» **What you have to do**
Copy out the items below, changing every "nearest" to "closest" and keeping everything else the same.

» **Records provided**

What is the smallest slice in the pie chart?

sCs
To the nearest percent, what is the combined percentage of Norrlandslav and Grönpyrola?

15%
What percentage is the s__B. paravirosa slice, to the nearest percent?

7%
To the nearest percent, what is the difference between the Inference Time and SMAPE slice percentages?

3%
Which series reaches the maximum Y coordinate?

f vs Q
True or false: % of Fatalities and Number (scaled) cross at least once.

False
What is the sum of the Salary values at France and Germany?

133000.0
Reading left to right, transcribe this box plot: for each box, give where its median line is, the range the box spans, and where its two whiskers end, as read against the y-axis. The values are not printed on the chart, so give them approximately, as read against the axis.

» **Exercise solution**
What is the smallest slice in the pie chart?

sCs
To the closest percent, what is the combined percentage of Norrlandslav and Grönpyrola?

15%
What percentage is the s__B. paravirosa slice, to the closest percent?

7%
To the closest percent, what is the difference between the Inference Time and SMAPE slice percentages?

3%
Which series reaches the maximum Y coordinate?

f vs Q
True or false: % of Fatalities and Number (scaled) cross at least once.

False
What is the sum of the Salary values at France and Germany?

133000.0
Reading left to right, transcribe this box plot: for each box, give where its median line is, the range the box spans, and where its two whiskers end, as read against the y-axis. The values are not printed on the chart, so give them approximately, as read against the axis.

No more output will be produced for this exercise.